::: WORKING DATA
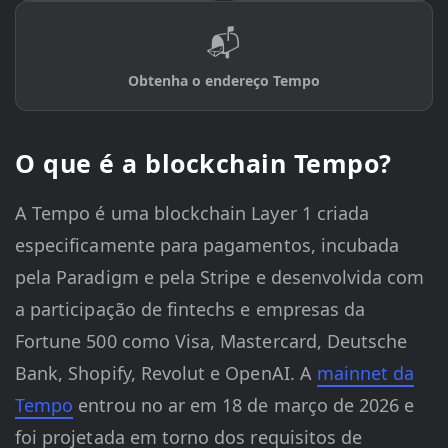
📬
Obtenha o endereço Tempo
O que é a blockchain Tempo?
A Tempo é uma blockchain Layer 1 criada
especificamente para pagamentos, incubada
pela Paradigm e pela Stripe e desenvolvida com
a participação de fintechs e empresas da
Fortune 500 como Visa, Mastercard, Deutsche
Bank, Shopify, Revolut e OpenAI. A
mainnet da
Tempo
entrou no ar em 18 de março de 2026 e
foi projetada em torno dos requisitos de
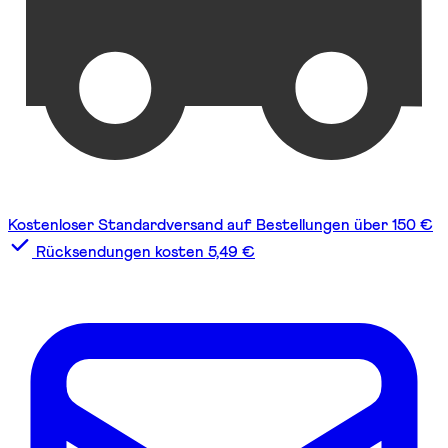
Kostenloser Standardversand auf Bestellungen über 150 €
Rücksendungen kosten 5,49 €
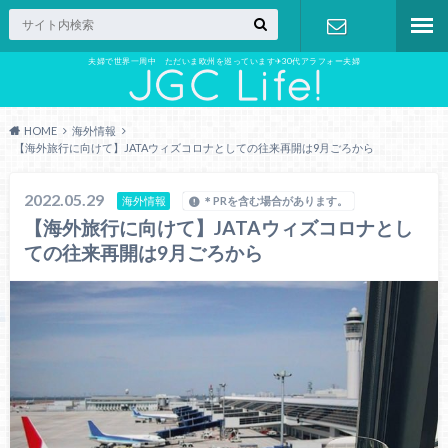
夫婦で世界一周中 ただいま欧州を巡っています✈︎30代アラフォー夫婦
お問い合わ
せ
HOME
海外情報
【海外旅行に向けて】JATAウィズコロナとしての往来再開は9月ごろから
2022.05.29
海外情報
＊PRを含む場合があります。
【海外旅行に向けて】JATAウィズコロナとし
ての往来再開は9月ごろから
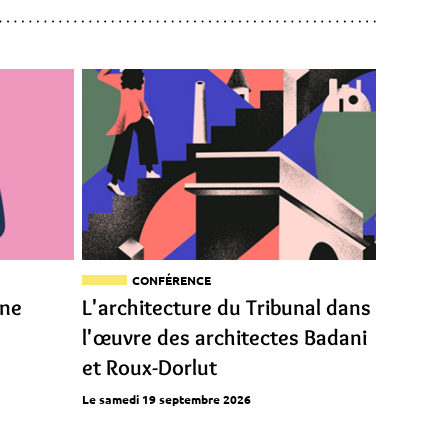
CONFÉRENCE
ine
L'architecture du Tribunal dans
l'œuvre des architectes Badani
et Roux-Dorlut
Le samedi 19 septembre 2026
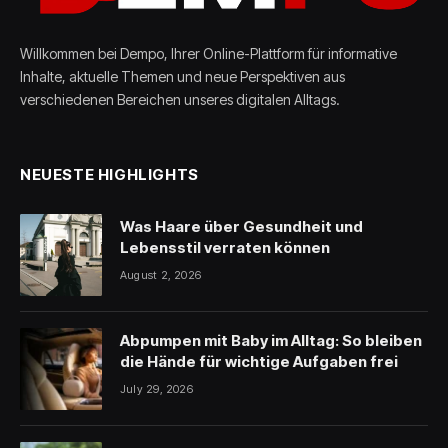
Willkommen bei Dempo, Ihrer Online-Plattform für informative
Inhalte, aktuelle Themen und neue Perspektiven aus
verschiedenen Bereichen unseres digitalen Alltags.
NEUESTE HIGHLIGHTS
Was Haare über Gesundheit und
Lebensstil verraten können
August 2, 2026
Abpumpen mit Baby im Alltag: So bleiben
die Hände für wichtige Aufgaben frei
July 29, 2026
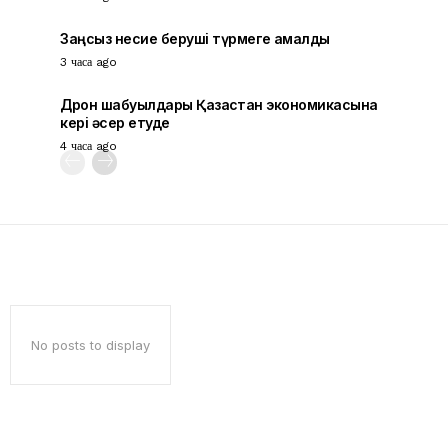
Заңсыз несие беруші түрмеге қамалды
3 часа ago
Дрон шабуылдары Қазақстан экономикасына
кері әсер етуде
4 часа ago
No posts to display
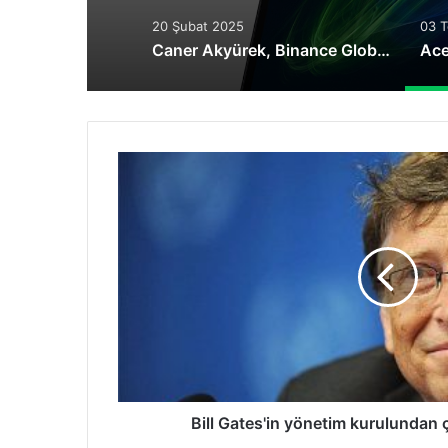
20 Şubat 2025
03 
Caner Akyürek, Binance Global Özel İnceleme Birimi Uzmanı Olarak Atandı
Bill
Gates'in
yönetim
kurulundan
çekilmesi
isteniyor
Bill Gates'in yönetim kurulundan ç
::::::
**EXERCISE:**
Exactly the lines from the one with "20 Şubat 2025" through the last line of the listing above must make up your answer.

**COMPLETED TASK:**
20 Şubat 2025
03 
Caner Akyürek, Binance Global Özel İnceleme Birimi Uzmanı Olarak Atandı
Bill
Gates'in
yönetim
kurulundan
çekilmesi
isteniyor
Bill Gates'in yönetim kurulundan ç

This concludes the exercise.